Submitted to: Letters in Applied Microbiology
Publication Type: Peer Reviewed Journal
Publication Acceptance Date: September 20, 2006
Publication Date: February 1, 2007
Citation: Chang, P.-K., Hua, S.T. 2007. Molasses Supplementation Promotes Conidiation but Suppresses Aflatoxin Production by Small Sclerotial Aspergillus flavus. Letters in Applied Microbiology. 44(2):131-137. Interpretive Summary: Asexual spores are the primary disseminating mechanism for fungal propagation. Sclerotia, pigmented mycelial aggregates are a survival structure capable of remaining dormant for long periods under unfavorable conditions. The mold Aspergillus flavus consists of two morphological groups. One group is called S strain, which produces numerous tiny sclerotia but low amounts of spores and is always aflatoxigenic. Another group is called L strain, which produces predominantly spores but only a few sclerotia. Experimental procedures such as protoplasting or field trials usually require large amounts of spores as inocula. However, no media that favor spore production by S strain A. flavus has been developed. We found that adding molasses, a cheap by-product of cane sugar processing, to commonly used culture media not only increases spore production significantly but also decreases aflatoxin production by S strain isolates. Medium containing only molasses promotes spore production and suppresses aflatoxin production at the same time. Molasses-based media thus increases handling safety and decreases disposal costs. It adds to observations suggesting that natural products from plants can have an enhancing effect in inhibiting aflatoxin production.

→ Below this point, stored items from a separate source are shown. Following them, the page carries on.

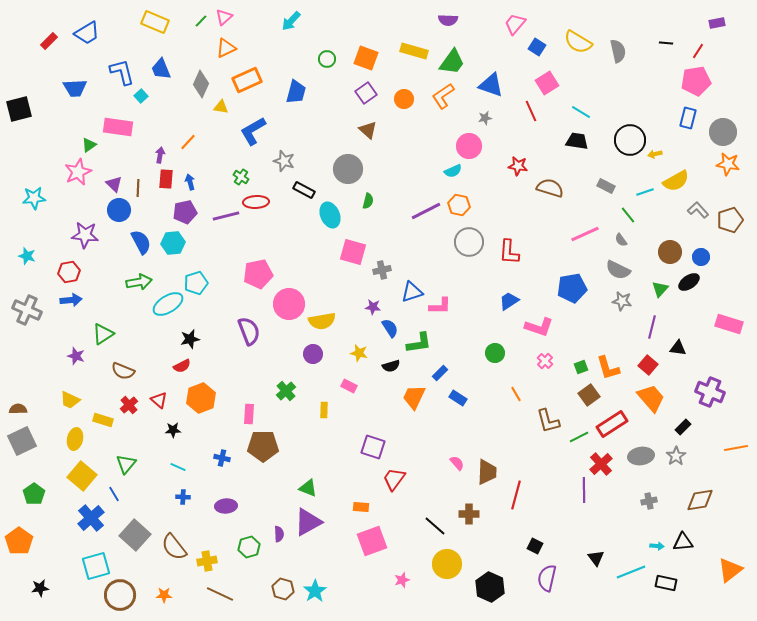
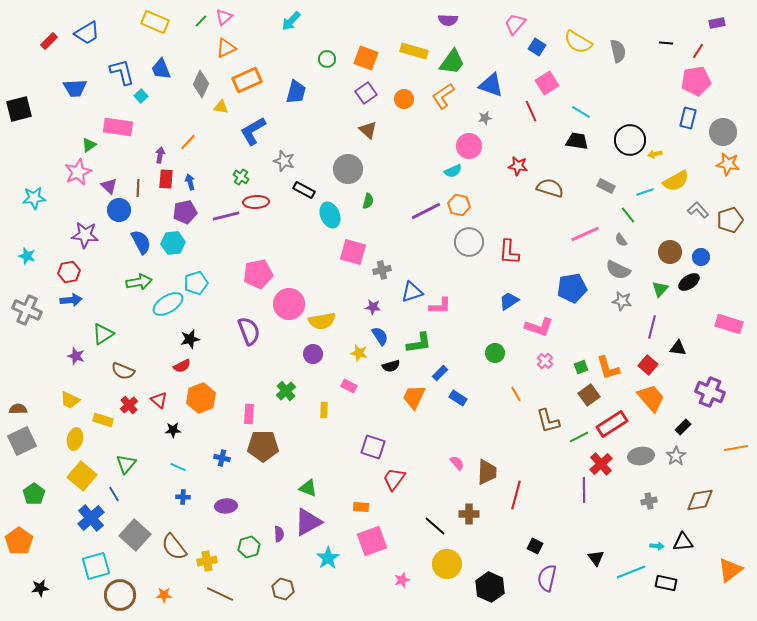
purple triangle at (114, 184): moved 5 px left, 2 px down
blue semicircle at (390, 328): moved 10 px left, 8 px down
cyan star at (315, 591): moved 13 px right, 33 px up
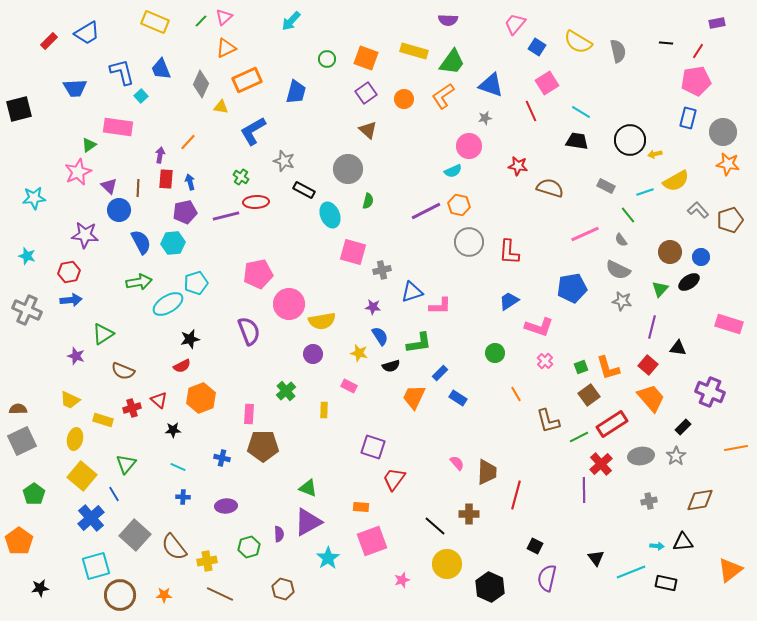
red cross at (129, 405): moved 3 px right, 3 px down; rotated 24 degrees clockwise
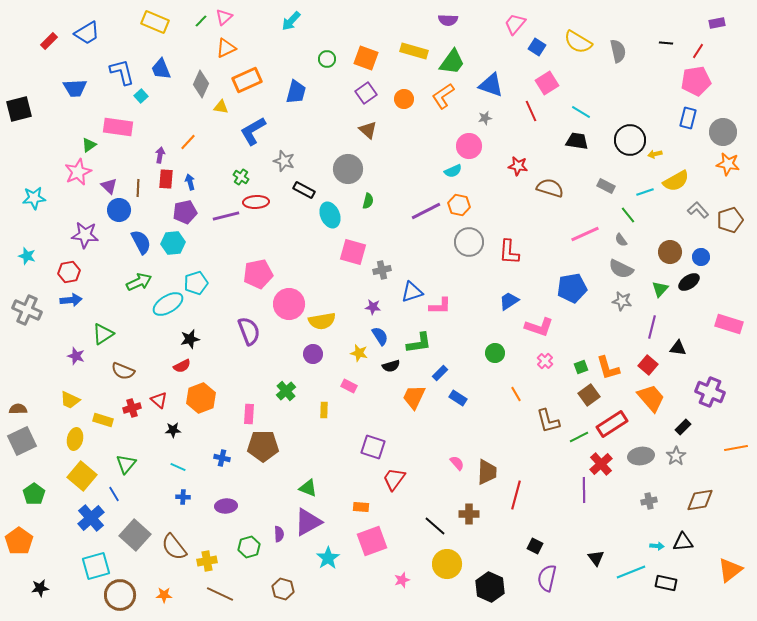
gray semicircle at (618, 270): moved 3 px right, 1 px up
green arrow at (139, 282): rotated 15 degrees counterclockwise
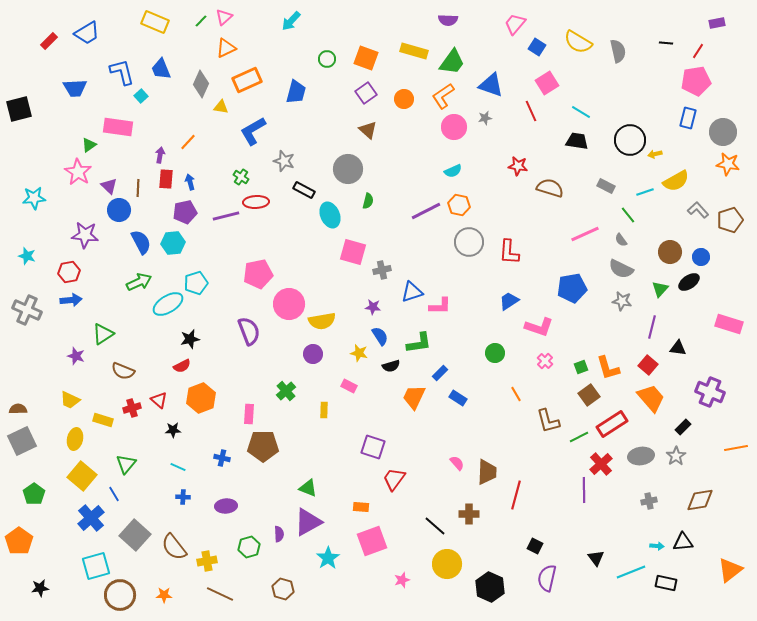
pink circle at (469, 146): moved 15 px left, 19 px up
pink star at (78, 172): rotated 16 degrees counterclockwise
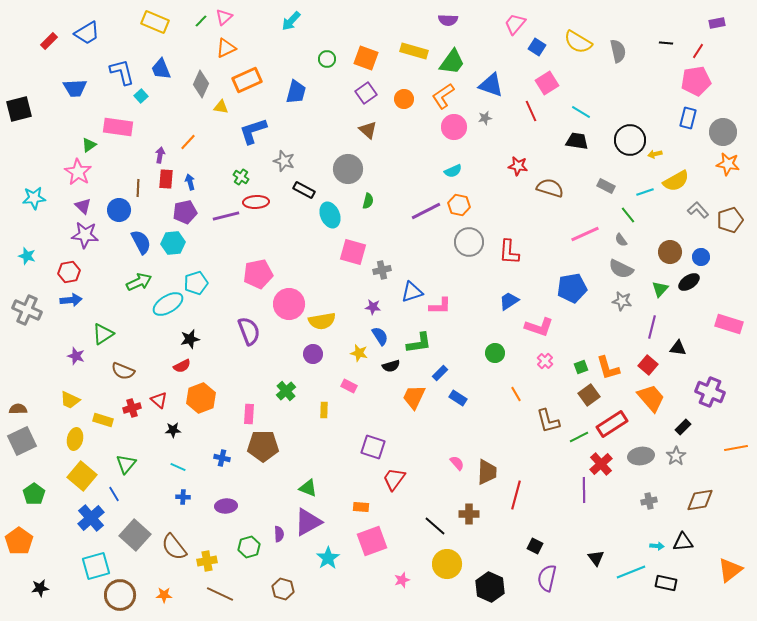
blue L-shape at (253, 131): rotated 12 degrees clockwise
purple triangle at (109, 186): moved 26 px left, 20 px down
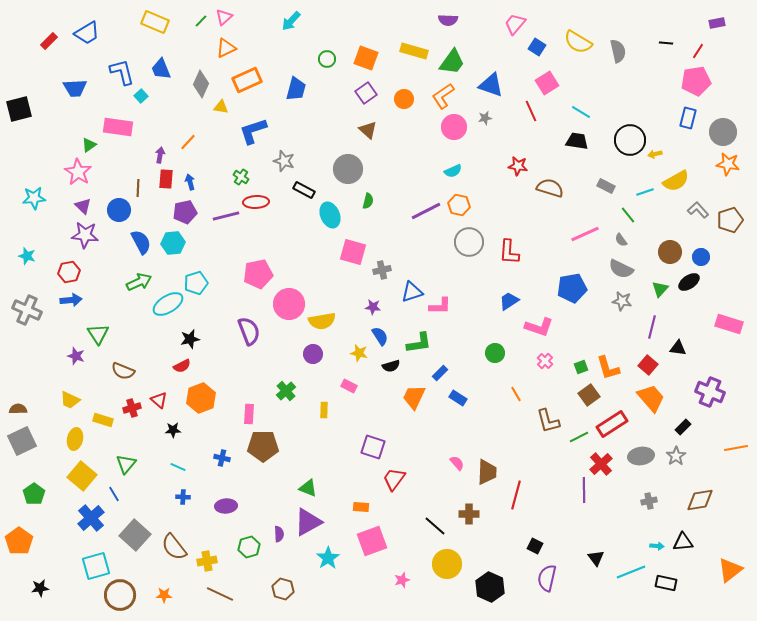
blue trapezoid at (296, 92): moved 3 px up
green triangle at (103, 334): moved 5 px left; rotated 30 degrees counterclockwise
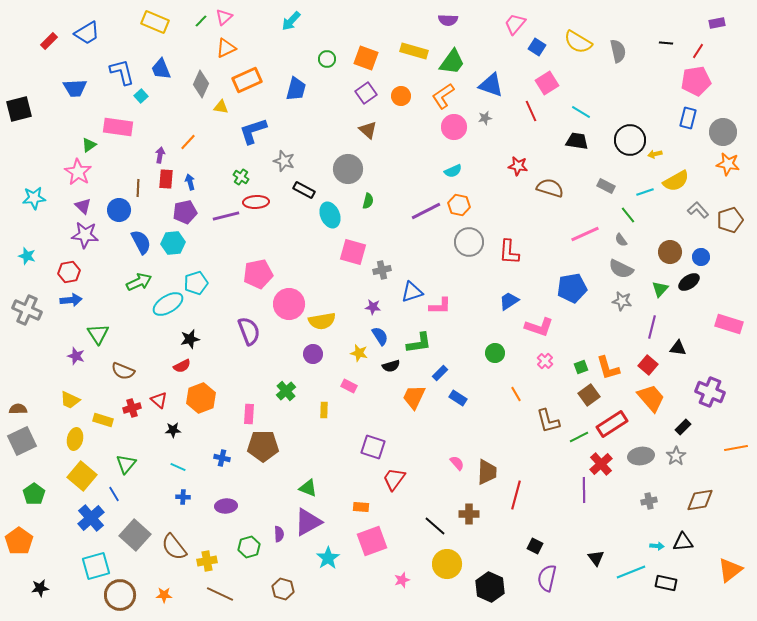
orange circle at (404, 99): moved 3 px left, 3 px up
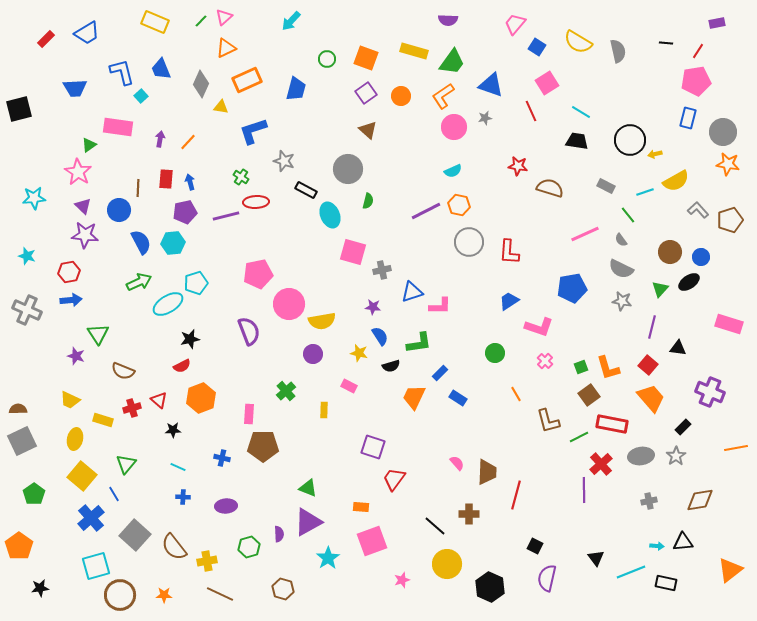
red rectangle at (49, 41): moved 3 px left, 2 px up
purple arrow at (160, 155): moved 16 px up
black rectangle at (304, 190): moved 2 px right
red rectangle at (612, 424): rotated 44 degrees clockwise
orange pentagon at (19, 541): moved 5 px down
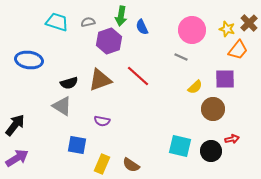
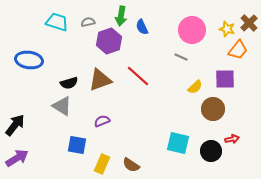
purple semicircle: rotated 147 degrees clockwise
cyan square: moved 2 px left, 3 px up
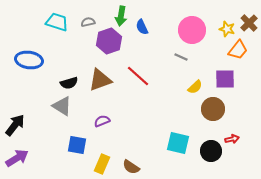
brown semicircle: moved 2 px down
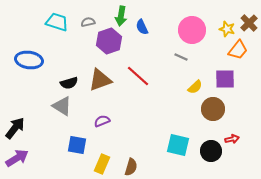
black arrow: moved 3 px down
cyan square: moved 2 px down
brown semicircle: rotated 108 degrees counterclockwise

Technical Abstract: Aims: To find an agar medium ingredient that significantly promotes conidial production in small sclerotia (S strain) Aspergillus flavus isolates that normally produce lower numbers of conidia than large sclerotia (L strain) A. flavus isolates on routinely used growth media. Methods and Results: We examined molasses supplementation on the production of conidia, sclerotia and aflatoxins on coconut agar (CNA), potato dextrose agar (PDA), and vegetable juice agar (V8). We also determined how nitrogen sources in molasses medium (MM) affect the production of conidia, sclerotia and aflatoxins. Conidia harvested from agar plates were counted using a hemocytometer. Sclerotia were weighed after drying at 45 degrees C for five days. Aflatoxins B1 and B2 were quantified by high performance liquid chromatography. Supplementing molasses to CAN and PDA increased conidial production and decreased aflatoxin production. MM, like V8, did not support aflatoxin production and yielded two-fold conidia as that of V8. Adding ammonium to MM significantly increased the production of sclerotia and aflatoxins but slightly decreased conidial production. Adding urea to MM significantly increased the production of conidia, sclerotia and aflatoxins. Conclusions: Molasses stimulates conidial production and inhibits aflatoxin production. Its effect on sclerotial production is medium-dependent. Medium containing molasses alone or molasses plus V8 juice are ideal for conidial production by S strain A. flavus. Significance and Impact of Study: Molasses medium provides a means for producing large amounts of conidia. It increases handling safety and decreases disposal costs due to suppression of aflatoxin production.